* **Exercise goal**
Pictures aside, the data must be reproduced exactly.

* **Dataset entries**
········

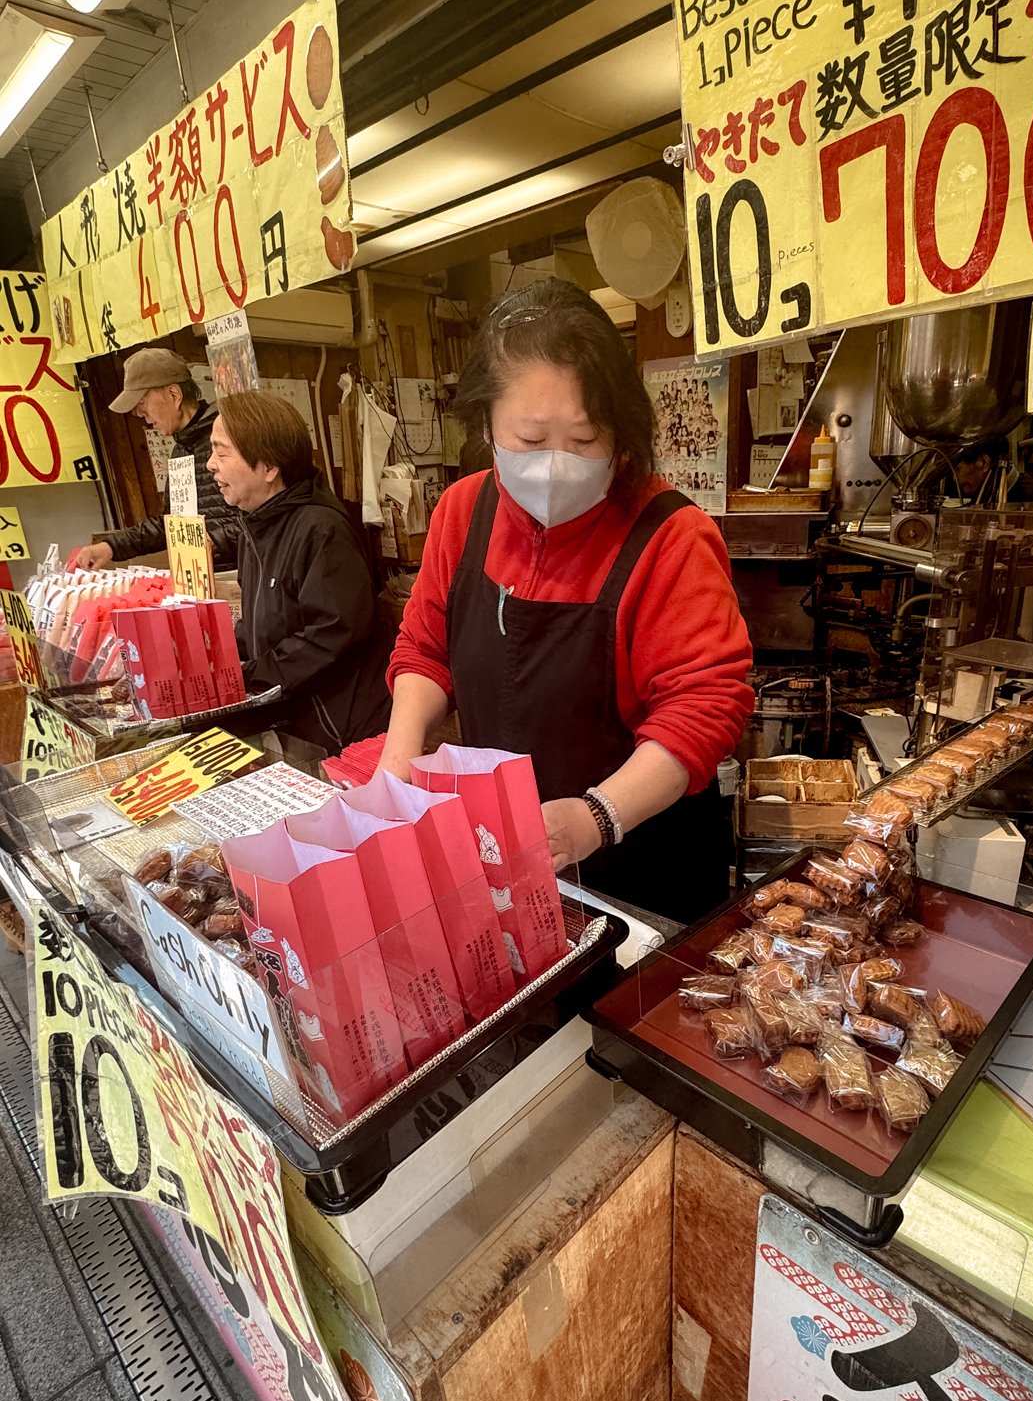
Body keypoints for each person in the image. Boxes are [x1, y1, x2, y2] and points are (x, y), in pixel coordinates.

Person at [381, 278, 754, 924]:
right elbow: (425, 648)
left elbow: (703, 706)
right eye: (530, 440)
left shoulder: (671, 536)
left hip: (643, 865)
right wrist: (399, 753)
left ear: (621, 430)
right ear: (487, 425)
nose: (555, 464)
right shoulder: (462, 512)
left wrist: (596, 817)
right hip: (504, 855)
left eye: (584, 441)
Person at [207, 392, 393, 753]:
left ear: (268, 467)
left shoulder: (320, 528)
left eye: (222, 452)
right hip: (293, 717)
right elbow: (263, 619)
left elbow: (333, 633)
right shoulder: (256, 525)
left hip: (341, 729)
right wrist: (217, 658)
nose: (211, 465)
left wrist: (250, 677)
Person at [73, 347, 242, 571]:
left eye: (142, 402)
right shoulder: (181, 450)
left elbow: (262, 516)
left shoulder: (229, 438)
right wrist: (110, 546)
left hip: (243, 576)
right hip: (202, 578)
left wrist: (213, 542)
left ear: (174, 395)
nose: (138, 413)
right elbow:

········

* **Solved problem**
Body keypoints for each person in the image. Boxes are [x1, y1, x2, y2] and points are (x, y), in pixel coordinates.

Person at [381, 278, 754, 924]:
right elbow: (425, 648)
left elbow: (703, 706)
right eye: (530, 440)
left shoulder: (671, 536)
left hip: (643, 865)
right wrist: (399, 753)
left ear: (621, 430)
right ear: (487, 425)
nose: (555, 464)
right shoulder: (462, 512)
left wrist: (596, 817)
right hip: (504, 855)
left eye: (584, 441)
Person at [207, 392, 393, 753]:
left ear: (268, 467)
left shoulder: (320, 528)
left eye: (222, 452)
right hip: (293, 717)
right elbow: (263, 619)
left elbow: (333, 633)
right shoulder: (256, 525)
left hip: (341, 729)
right wrist: (217, 658)
nose: (211, 465)
left wrist: (250, 677)
Person at [73, 347, 242, 571]:
left eye: (142, 402)
right shoulder: (181, 450)
left elbow: (262, 516)
left shoulder: (229, 438)
right wrist: (110, 546)
left hip: (243, 576)
right hip: (202, 578)
left wrist: (213, 542)
left ear: (174, 395)
nose: (138, 413)
right elbow:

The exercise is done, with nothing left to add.